Let's start with the basics. Assume between now ($t_0$) and the forward settlement date $t_2$, the bond makes a coupon payment at time $t_1$. Now consider the following series of trades:

  • Today, a trader buys a bond at a price of $P + AI_0$ (spot clean price + spot accrued interest).
  • To fund the purchase, the trader enters into a $t_1$-year term repo agreement at a repo rate of $r$. More specifically, he/she sells the repo by borrowing $P + AI_0$ and delivering the bond as collateral.
  • At time $t_1$ (coupon payment date), the repo balance is $(P + AI_0)(1 + rt_1)$ and the trader receives a coupon payment of $c / 2$ for being the owner of the bond.
  • The trader re-enters into another repo agreement that spans from $t_1$ to $t_2$ on a principal of $(P + AI_0)(1 + rt_1) - c/2$. This new loan, combined with the coupon payment of $c/2$, allows the trader to retire the old repo loan without putting up any additional capital.

-------------------------

### [Tasks to complete]
1. Which time points does the bond forward passage name, and what does each one mark?
2. Can you resume the passage on funding a bond purchase with repo from the point where it stops?

### [Data extract]
-------------------------

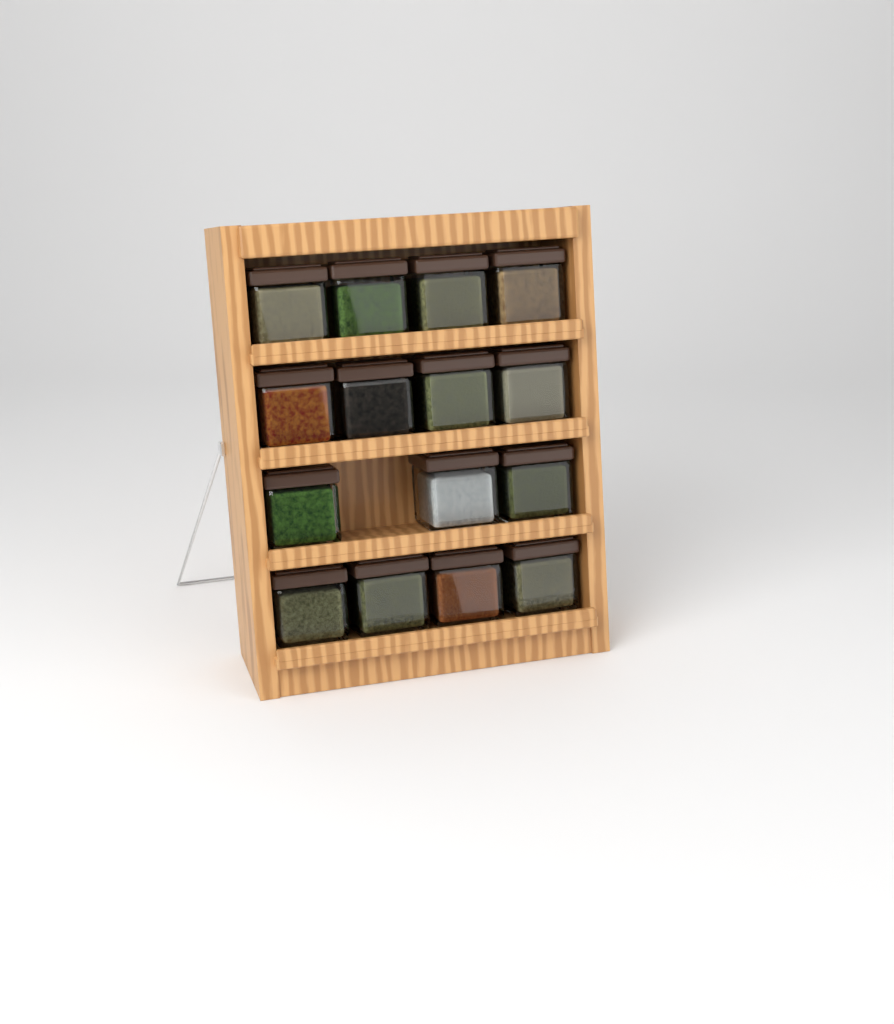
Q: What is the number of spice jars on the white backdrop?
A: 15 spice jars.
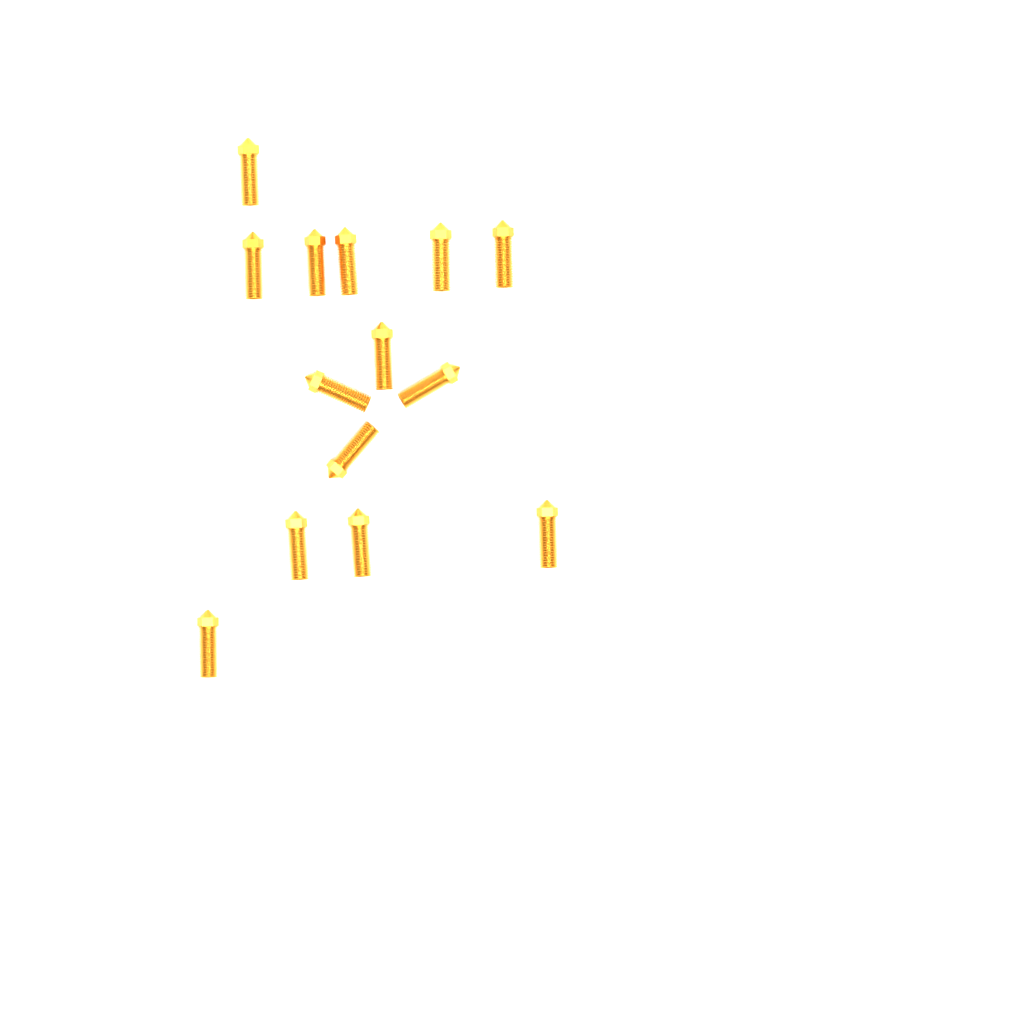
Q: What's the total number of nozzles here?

-------------------------

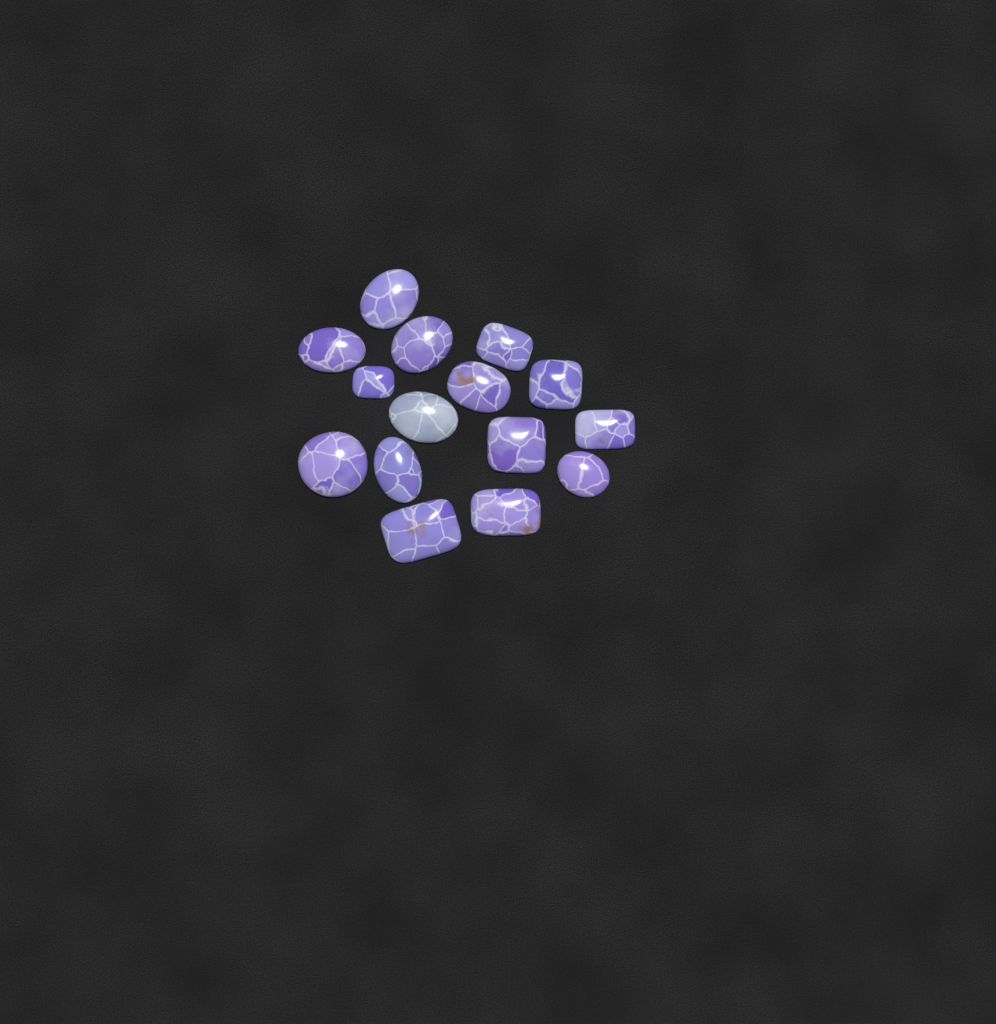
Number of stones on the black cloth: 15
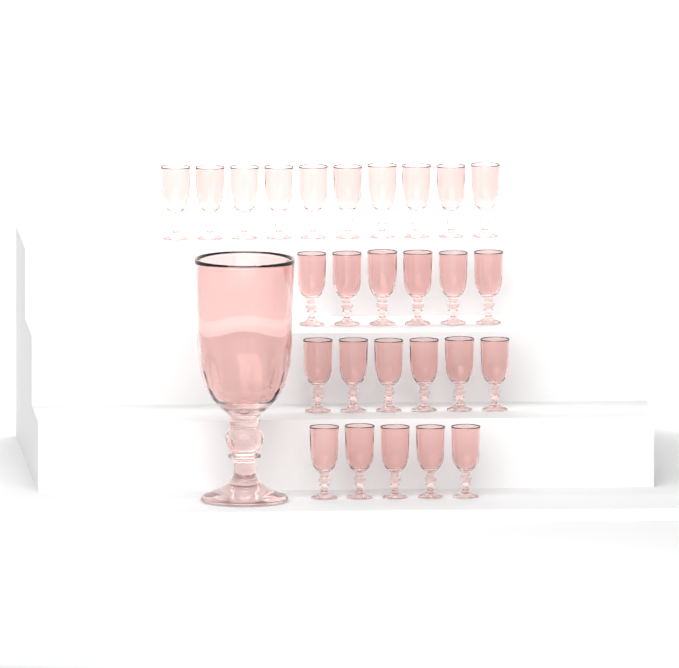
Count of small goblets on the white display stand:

-------------------------

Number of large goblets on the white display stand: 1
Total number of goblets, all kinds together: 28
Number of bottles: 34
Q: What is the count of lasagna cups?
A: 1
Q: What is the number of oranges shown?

-------------------------

### [Answers to the tasks]
1.
- $t_0$: now
- $t_1$: the time of the bond's coupon payment
- $t_2$: the forward settlement date

2.
  • Finally, at time $t_2$, the trader gets back the bond and repays the repo loan along with interest from $t_1$ to $t_2$: $$ \left((P + AI_0)(1 + rt_1) - \frac{c}{2}\right) \bigl(1 + r(t_2-t_1)\bigr) . $$

These trades are economically no different from buying the bond forward at time $t_2$. Therefore, the forward clean price for settlement at $t_2$ must be $$ F(t_2) = (P + AI_0)(1 + rt_1)\bigl(1 + r(t_2-t_1)\bigr) - \frac{c}{2}\bigl(1 + r(t_2-t_1)\bigr) - AI_{t_2}. $$

The method above is known as the Compounded Method. In the US Treasury market (and most international bond markets), a small approximation is made. Recall for small $rt$, we have $$ (1 + rt_1)(1+r(t_2-t_1))\approx 1 + r(t_1+t_2-t_1) = 1 + rt_2, $$ we therefore have the Proceeds Method: $$ F(t_2) = (P + AI_0)(1 + rt_2) - \frac{c}{2}\bigl(1 + r(t_2-t_1)\bigr) - AI_{t_2}. $$

The Proceeds Method is for all intents and purposes the standard/default way of pricing bond forwards. There's also the "Simple" and "Scientific" methods, but these are rarely used.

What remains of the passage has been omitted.